(Dataset extract Opens)

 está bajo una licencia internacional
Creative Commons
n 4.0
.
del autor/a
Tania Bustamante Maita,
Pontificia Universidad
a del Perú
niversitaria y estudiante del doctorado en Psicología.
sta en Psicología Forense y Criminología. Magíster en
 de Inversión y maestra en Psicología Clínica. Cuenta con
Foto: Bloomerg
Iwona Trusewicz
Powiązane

(Dataset extract Closes)
(Dataset extract Opens)

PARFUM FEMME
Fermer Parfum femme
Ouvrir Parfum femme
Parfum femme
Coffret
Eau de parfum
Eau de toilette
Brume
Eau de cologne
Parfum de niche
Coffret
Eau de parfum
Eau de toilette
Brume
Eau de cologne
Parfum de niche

(Dataset extract Closes)

Task goal
Only the lines above that include the word "Psicología" belong in the answer; copy each one.

Solution
niversitaria y estudiante del doctorado en Psicología.
sta en Psicología Forense y Criminología. Magíster en
 de Inversión y maestra en Psicología Clínica. Cuenta con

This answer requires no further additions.